→ GIVEN DATA
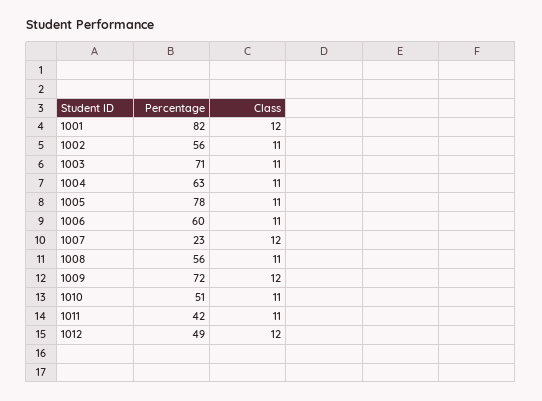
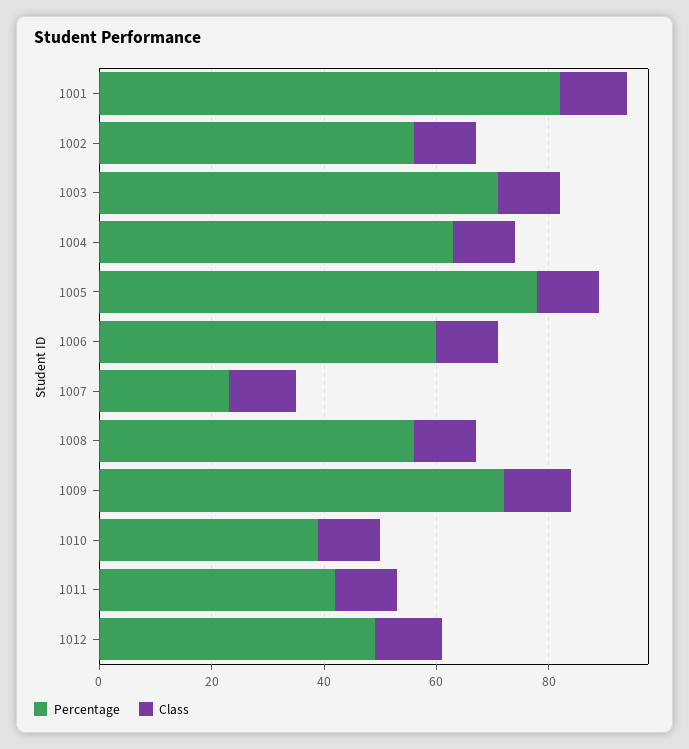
  {
    "Percentage": {
      "1001": 82,
      "1002": 56,
      "1003": 71,
      "1004": 63,
      "1005": 78,
      "1006": 60,
      "1007": 23,
      "1008": 56,
      "1009": 72,
-     "1010": 51,
+     "1010": 40,
      "1011": 42,
      "1012": 49
    },
    "Class": {
      "1001": 12,
      "1002": 11,
      "1003": 11,
      "1004": 11,
      "1005": 11,
      "1006": 11,
      "1007": 12,
      "1008": 11,
      "1009": 12,
      "1010": 11,
      "1011": 11,
      "1012": 12
    }
  }

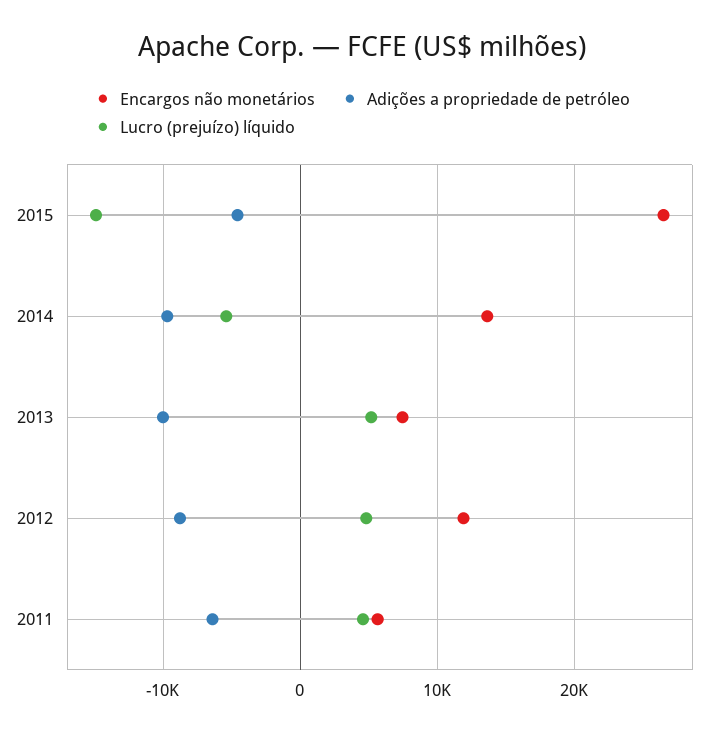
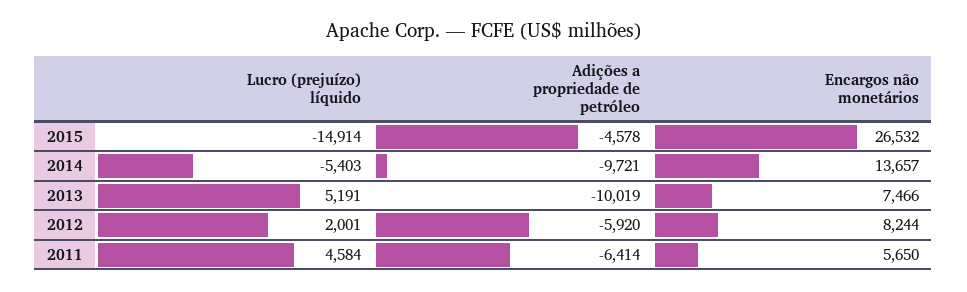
  {
    "Encargos não monetários": {
      "2015": 26532,
      "2014": 13657,
      "2013": 7466,
-     "2012": 12000,
+     "2012": 8244,
      "2011": 5650
    },
    "Adições a propriedade de petróleo": {
      "2015": -4578,
      "2014": -9721,
      "2013": -10019,
-     "2012": -9000,
+     "2012": -5920,
      "2011": -6414
    },
    "Lucro (prejuízo) líquido": {
      "2015": -14914,
      "2014": -5403,
      "2013": 5191,
-     "2012": 5000,
+     "2012": 2001,
      "2011": 4584
    }
  }

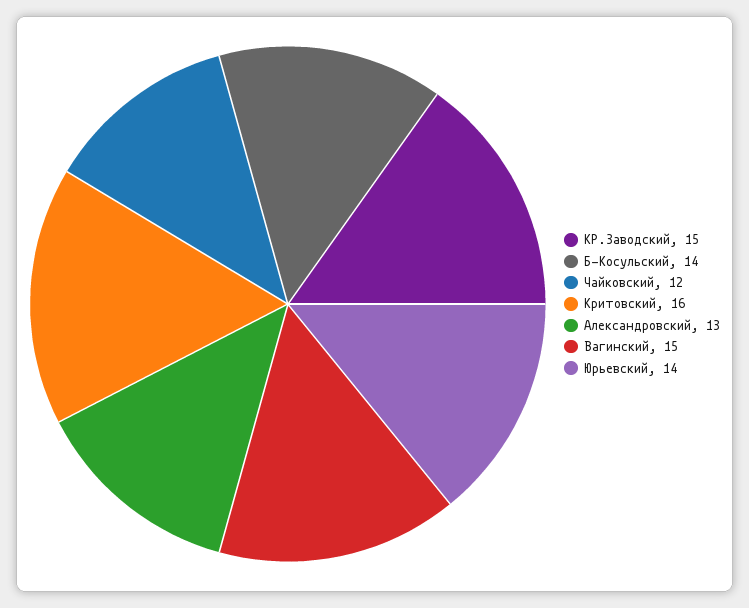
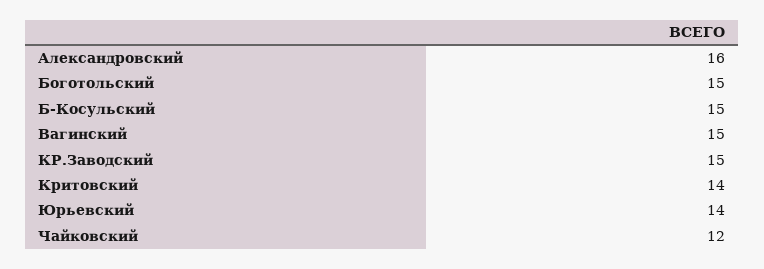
  {
    "КР.Заводский": 15,
-   "Б-Косульский": 14,
+   "Б-Косульский": 15,
    "Чайковский": 12,
-   "Критовский": 16,
+   "Критовский": 14,
-   "Александровский": 13,
+   "Александровский": 16,
    "Вагинский": 15,
-   "Юрьевский": 14
+   "Юрьевский": 14,
+   "Боготольский": 15
  }

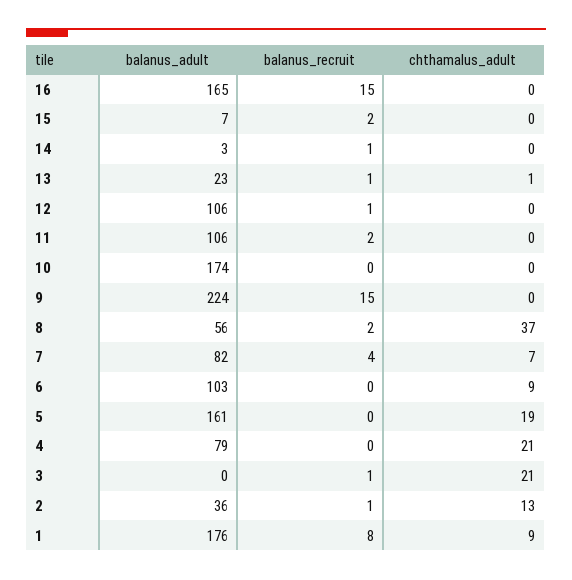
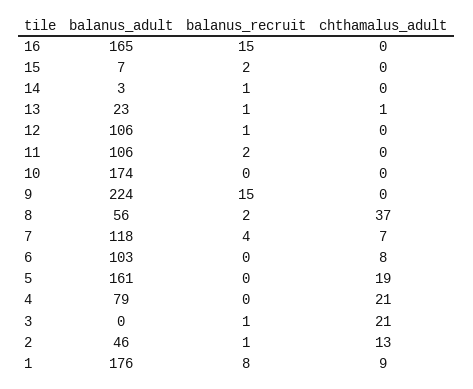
  {
    "balanus_adult": {
      "16": 165,
      "15": 7,
      "14": 3,
      "13": 23,
      "12": 106,
      "11": 106,
      "10": 174,
      "9": 224,
      "8": 56,
-     "7": 82,
+     "7": 118,
      "6": 103,
      "5": 161,
      "4": 79,
      "3": 0,
-     "2": 36,
+     "2": 46,
      "1": 176
    },
    "balanus_recruit": {
      "16": 15,
      "15": 2,
      "14": 1,
      "13": 1,
      "12": 1,
      "11": 2,
      "10": 0,
      "9": 15,
      "8": 2,
      "7": 4,
      "6": 0,
      "5": 0,
      "4": 0,
      "3": 1,
      "2": 1,
      "1": 8
    },
    "chthamalus_adult": {
      "16": 0,
      "15": 0,
      "14": 0,
      "13": 1,
      "12": 0,
      "11": 0,
      "10": 0,
      "9": 0,
      "8": 37,
      "7": 7,
-     "6": 9,
+     "6": 8,
      "5": 19,
      "4": 21,
      "3": 21,
      "2": 13,
      "1": 9
    }
  }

→ TASK TO COMPLETE
The goal is an exact reprint of the entries, leaving out the pictures.

→ TASK RESULT
  {
    "Percentage": {
      "1001": 82,
      "1002": 56,
      "1003": 71,
      "1004": 63,
      "1005": 78,
      "1006": 60,
      "1007": 23,
      "1008": 56,
      "1009": 72,
-     "1010": 51,
+     "1010": 40,
      "1011": 42,
      "1012": 49
    },
    "Class": {
      "1001": 12,
      "1002": 11,
      "1003": 11,
      "1004": 11,
      "1005": 11,
      "1006": 11,
      "1007": 12,
      "1008": 11,
      "1009": 12,
      "1010": 11,
      "1011": 11,
      "1012": 12
    }
  }

  {
    "Encargos não monetários": {
      "2015": 26532,
      "2014": 13657,
      "2013": 7466,
-     "2012": 12000,
+     "2012": 8244,
      "2011": 5650
    },
    "Adições a propriedade de petróleo": {
      "2015": -4578,
      "2014": -9721,
      "2013": -10019,
-     "2012": -9000,
+     "2012": -5920,
      "2011": -6414
    },
    "Lucro (prejuízo) líquido": {
      "2015": -14914,
      "2014": -5403,
      "2013": 5191,
-     "2012": 5000,
+     "2012": 2001,
      "2011": 4584
    }
  }

  {
    "КР.Заводский": 15,
-   "Б-Косульский": 14,
+   "Б-Косульский": 15,
    "Чайковский": 12,
-   "Критовский": 16,
+   "Критовский": 14,
-   "Александровский": 13,
+   "Александровский": 16,
    "Вагинский": 15,
-   "Юрьевский": 14
+   "Юрьевский": 14,
+   "Боготольский": 15
  }

  {
    "balanus_adult": {
      "16": 165,
      "15": 7,
      "14": 3,
      "13": 23,
      "12": 106,
      "11": 106,
      "10": 174,
      "9": 224,
      "8": 56,
-     "7": 82,
+     "7": 118,
      "6": 103,
      "5": 161,
      "4": 79,
      "3": 0,
-     "2": 36,
+     "2": 46,
      "1": 176
    },
    "balanus_recruit": {
      "16": 15,
      "15": 2,
      "14": 1,
      "13": 1,
      "12": 1,
      "11": 2,
      "10": 0,
      "9": 15,
      "8": 2,
      "7": 4,
      "6": 0,
      "5": 0,
      "4": 0,
      "3": 1,
      "2": 1,
      "1": 8
    },
    "chthamalus_adult": {
      "16": 0,
      "15": 0,
      "14": 0,
      "13": 1,
      "12": 0,
      "11": 0,
      "10": 0,
      "9": 0,
      "8": 37,
      "7": 7,
-     "6": 9,
+     "6": 8,
      "5": 19,
      "4": 21,
      "3": 21,
      "2": 13,
      "1": 9
    }
  }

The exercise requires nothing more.